You may not remember (or perhaps you willed yourself to forget) that candidate Trump in a 2015 debate auditioned at length for the job of quack-in-chief. With no evidence whatsoever (because no scientific evidence exists), he popularized the crackpot belief that vaccines cause autism – bowing to what Galileo indeed called the stupidity of the mob:

“Autism has become an epidemic. Twenty-five years ago, 35 years ago, you look at the statistics, not even close. It has gotten totally out of control…You take this little beautiful baby, and you pump – I mean, it looks just like it’s meant for a horse, not for a child, and we’ve had so many instances, people that work for me. Just the other day, two years old, two and a half years old, a child, a beautiful child went to have the vaccine and came back, and a week later got a tremendous fever, got very, very sick, now is autistic.”

Totally made up. But did he pay a political price for voicing such ignorance? Nope. Republican primary voters swept him to the nomination.

And Trump’s “base” still remains hostile to science – as evidenced yesterday, on the House health panel, by how the Republican members questioned Rick Bright. Mostly, they talked up the alleged miracle benefits of Trump’s favorite quack remedy, hydroxychloroquine. But Markwayne Mullin of Oklahoma simply decided to shoot the messenger. Bright was summarily demoted to a lesser job last month; he has hypertension, and he’s currently getting sick pay from Uncle Sam. Mullin scoffed: “You say you have hypertension, yet you are able to do these interviews, make these reports, and prepare for this hearing…you are well enough to come here, while you are still getting paid by the United States government…(I’m) just having a hard time tracking that.”
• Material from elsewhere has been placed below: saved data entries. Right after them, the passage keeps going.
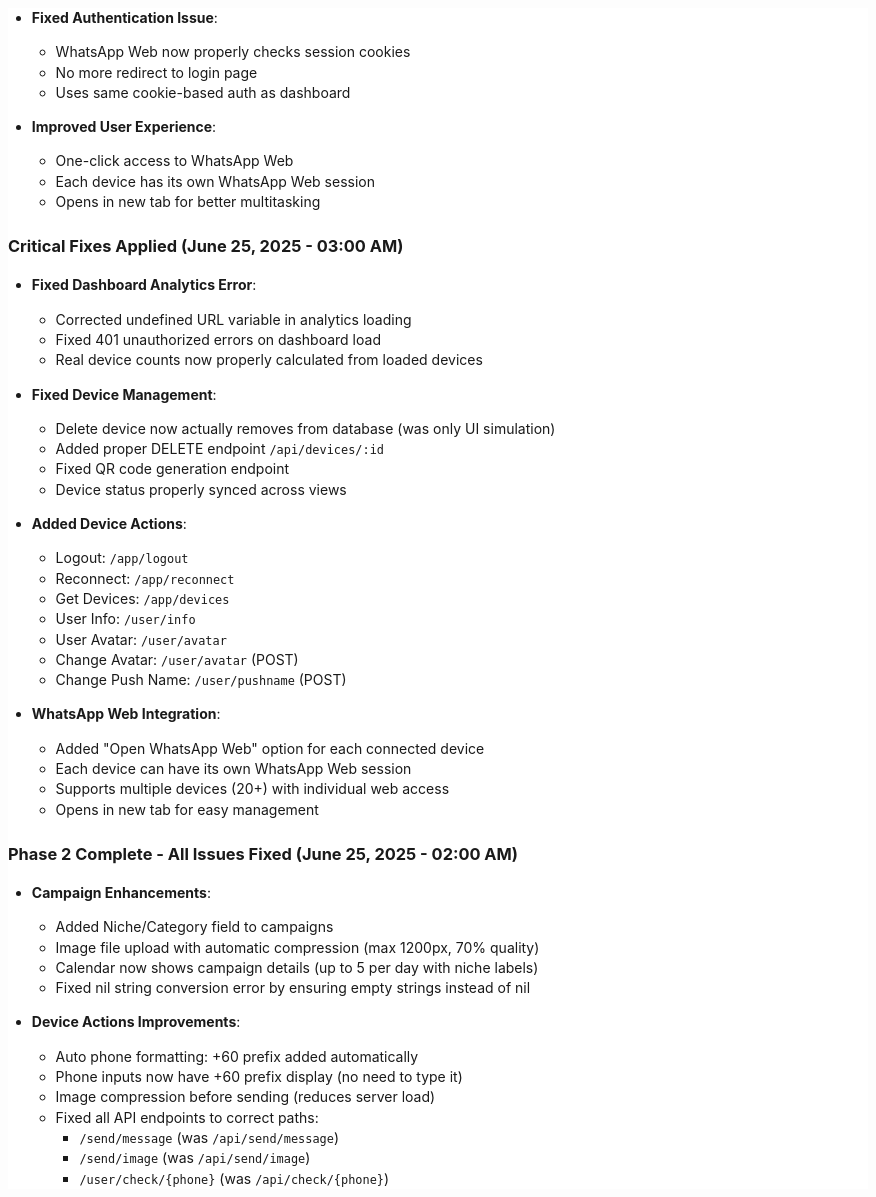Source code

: - **Fixed Authentication Issue**:
  - WhatsApp Web now properly checks session cookies
  - No more redirect to login page
  - Uses same cookie-based auth as dashboard
  
- **Improved User Experience**:
  - One-click access to WhatsApp Web
  - Each device has its own WhatsApp Web session
  - Opens in new tab for better multitasking


### Critical Fixes Applied (June 25, 2025 - 03:00 AM)
- **Fixed Dashboard Analytics Error**:
  - Corrected undefined URL variable in analytics loading
  - Fixed 401 unauthorized errors on dashboard load
  - Real device counts now properly calculated from loaded devices
  
- **Fixed Device Management**:
  - Delete device now actually removes from database (was only UI simulation)
  - Added proper DELETE endpoint `/api/devices/:id`
  - Fixed QR code generation endpoint
  - Device status properly synced across views
  
- **Added Device Actions**:
  - Logout: `/app/logout`
  - Reconnect: `/app/reconnect`
  - Get Devices: `/app/devices`
  - User Info: `/user/info`
  - User Avatar: `/user/avatar`
  - Change Avatar: `/user/avatar` (POST)
  - Change Push Name: `/user/pushname` (POST)
  
- **WhatsApp Web Integration**:
  - Added "Open WhatsApp Web" option for each connected device
  - Each device can have its own WhatsApp Web session
  - Supports multiple devices (20+) with individual web access
  - Opens in new tab for easy management

### Phase 2 Complete - All Issues Fixed (June 25, 2025 - 02:00 AM)
- **Campaign Enhancements**:
  - Added Niche/Category field to campaigns
  - Image file upload with automatic compression (max 1200px, 70% quality)
  - Calendar now shows campaign details (up to 5 per day with niche labels)
  - Fixed nil string conversion error by ensuring empty strings instead of nil
  
- **Device Actions Improvements**:
  - Auto phone formatting: +60 prefix added automatically
  - Phone inputs now have +60 prefix display (no need to type it)
  - Image compression before sending (reduces server load)
  - Fixed all API endpoints to correct paths:
    - `/send/message` (was `/api/send/message`)
    - `/send/image` (was `/api/send/image`)  
    - `/user/check/{phone}` (was `/api/check/{phone}`)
I’ll go out on a limb and suggest that Mullin is tracking the wrong problem. But this is the Republican mentality. Michael Gerson, one of the sanest conservative commentators, laments that “a substantial portion of the right has turned hard against science and expertise, as if knowledge and experience were somehow disqualifying…We have seen some go defiantly maskless. Perhaps the next step will be proudly uncovered coughing. Or the patriotic licking of escalator handrails.”

Or as Galileo wrote to a friend in 1610, “My dear Kepler, what would you say of the (people) who…have steadfastly refused to cast a glance at the telescope? What will me make of this? Shall we laugh or shall we cry?”